ワシントン:日米、オーストラリアなど14カ国が参加する経済圏構想、インド太平洋経済枠組み(IPEF)のサプライチェーン(供給網)分野の協定が24日、発効した。加盟国は、それぞれ重要品目を定め、供給網強化に取り組む。災害などで断絶の危機時には協力し合う体制の構築を進める。供給網に関する初の多国間協定となる。
主導する米国では、11月の大統領選に向けた共和党指名争いでトップを独走するトランプ前大統領が、返り咲いた際には離脱する意向を示しており、先行きに影を落としている。

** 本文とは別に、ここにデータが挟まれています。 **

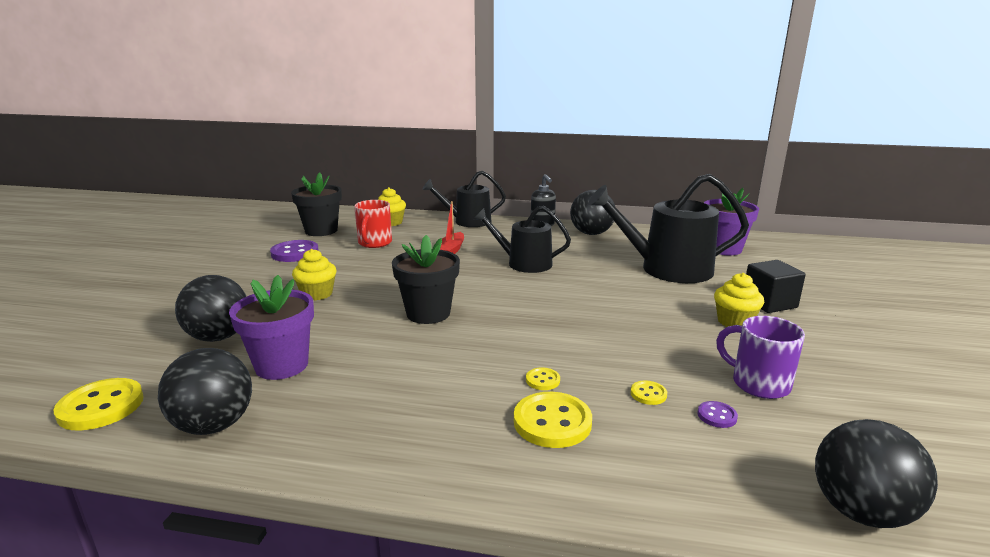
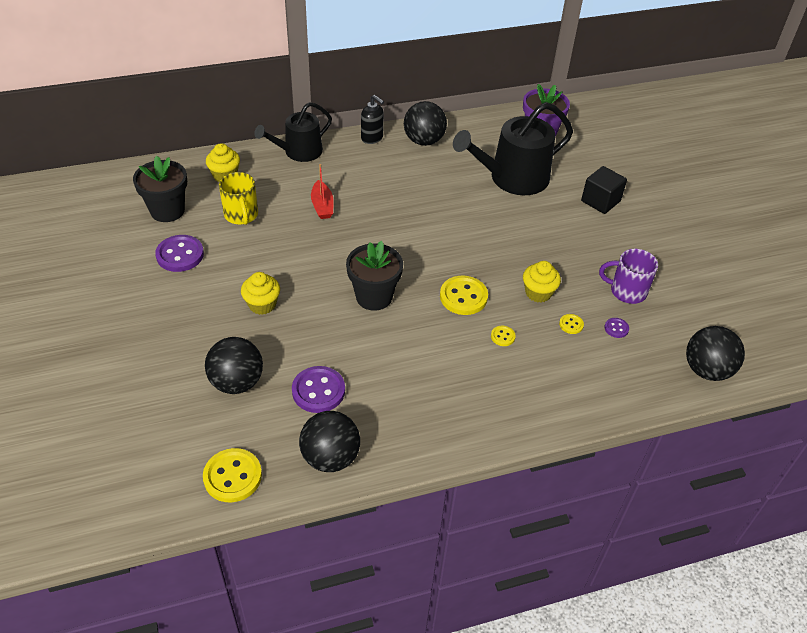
camera: 30 degrees left, 25 degrees up
purple flower pot [229,275,314,380] -> purple button [292,366,345,413]
red mug [354,200,392,248] -> yellow mug [219,172,258,225]
black watering can [474,206,571,273] -> none
yellow button [514,392,592,448] -> yellow button moved to [440,275,488,315]
yellow cupcake [714,273,764,327] -> yellow cupcake moved to [523,261,561,303]

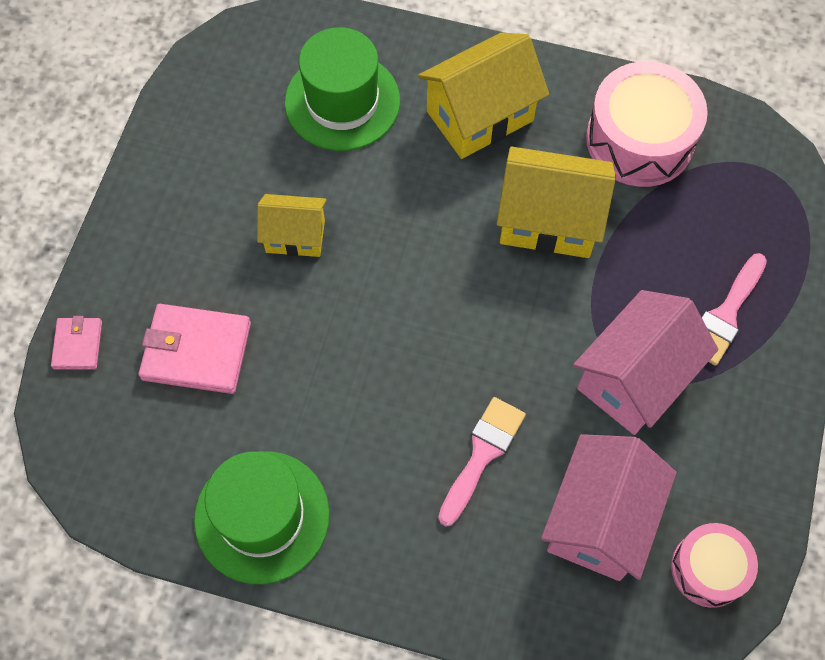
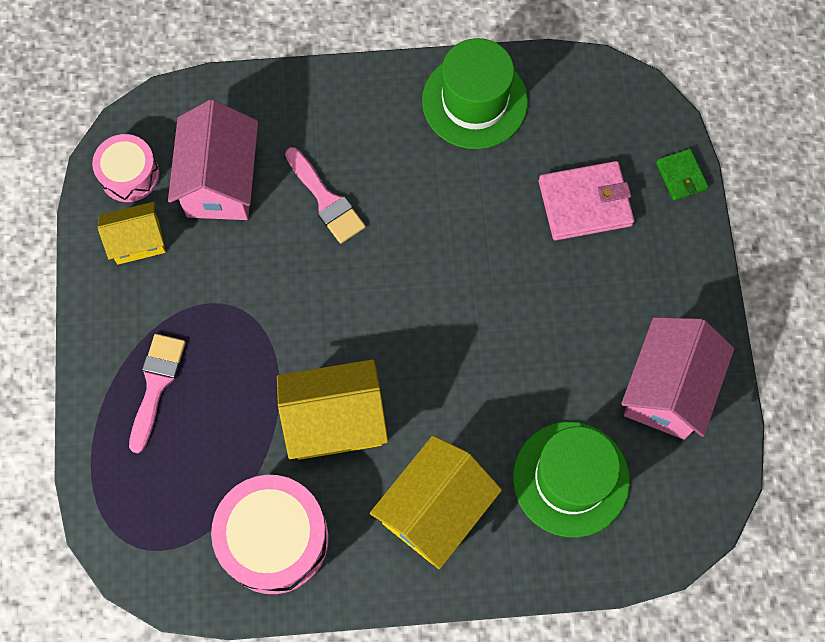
camera: 160 degrees right, 5 degrees up
pink wallet [51,316,102,369] -> green wallet [656,149,709,201]
yellow house [257,194,327,257] -> yellow house moved to [98,202,166,265]
pink brush [438,397,526,526] -> pink brush turned 45 degrees counterclockwise [285,147,366,244]
pink house [573,290,718,435] -> pink house moved to [621,317,734,440]

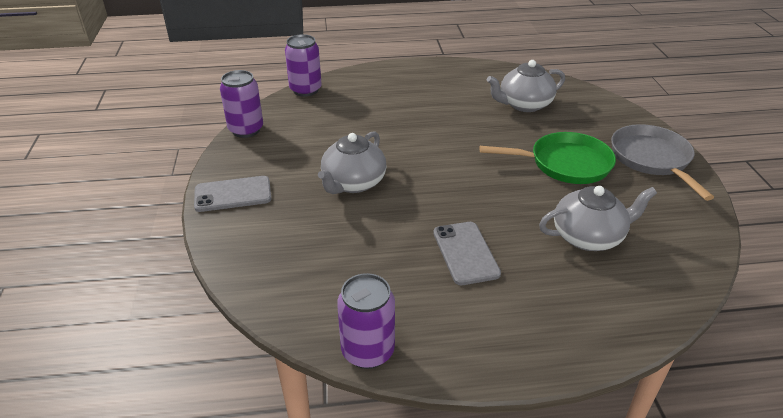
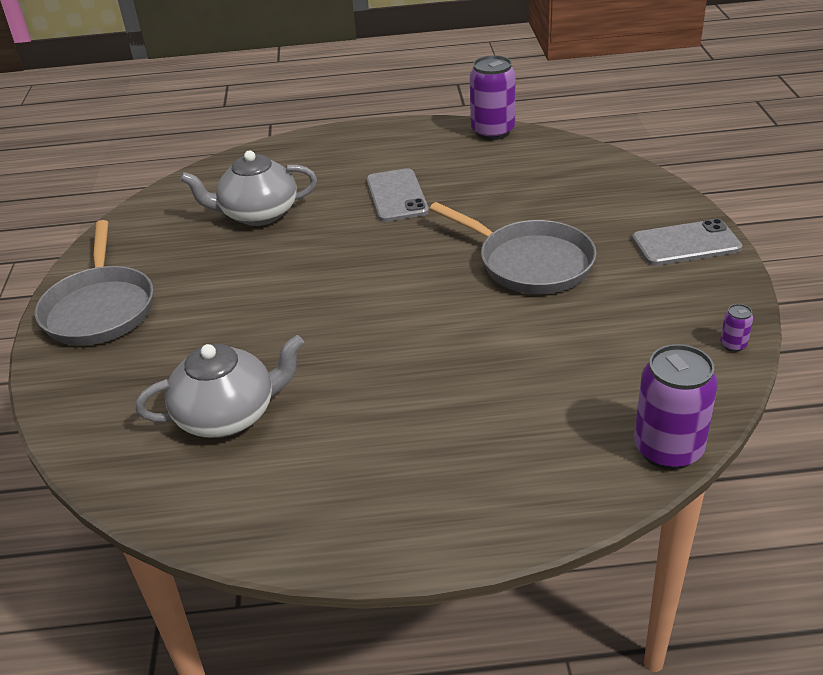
camera: 175 degrees left, 0 degrees up
purple can [220,70,263,138] -> purple can [720,304,753,352], size x0.43
grey teapot [318,131,386,194] -> grey pan [429,202,597,294]
green pan [480,132,616,184] -> none

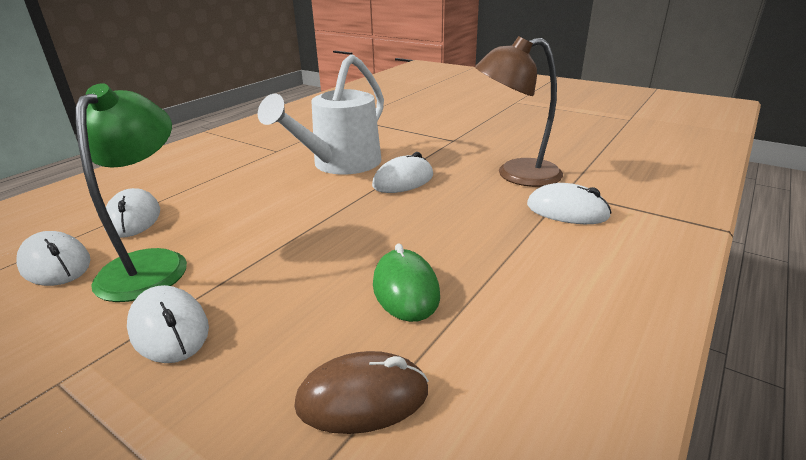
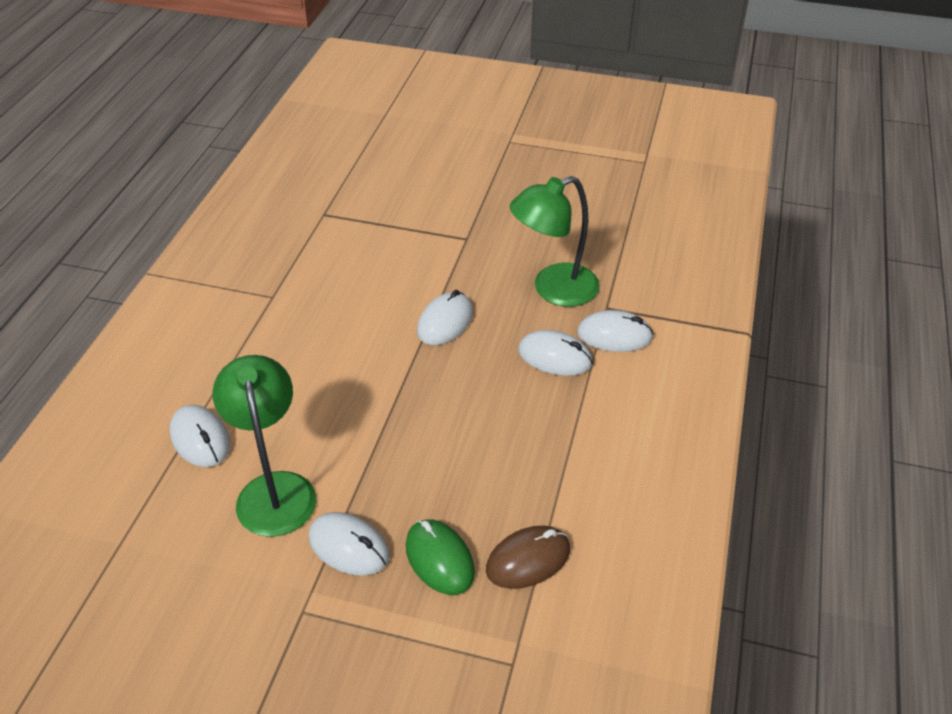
camera: 20 degrees left, 15 degrees up
white mouse [16,231,91,286] -> white mouse moved to [518,330,593,376]
white watering can [258,54,384,175] -> none
green mouse [373,243,440,322] -> green mouse moved to [406,519,475,595]
brown lamp [475,36,563,187] -> green lamp [510,176,600,307]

協定では、3カ国以上が重要と指定した品目に関する行動計画を策定。供給源の多様化や物流上の弱点の強化などを進める。危機時には情報共有し、互いに支援するネットワークをつくる計画だ。関係する労働者の権利保護の仕組みも定めた。
IPEFは、供給網のほか、貿易、クリーン経済、公正な経済の4分野で共通ルールを構築する取り組み。覇権主義的な行動を強める中国への対抗を念頭に、バイデン米大統領が2022年5月に立ち上げを発表した。
昨年11月、供給網協定に正式署名。クリーン経済、公正な経済も実質妥結した。ただ、貿易では、デジタル経済ルールを巡って米国内の意見が割れており、交渉が停滞。全体の合意のめどは立っていない。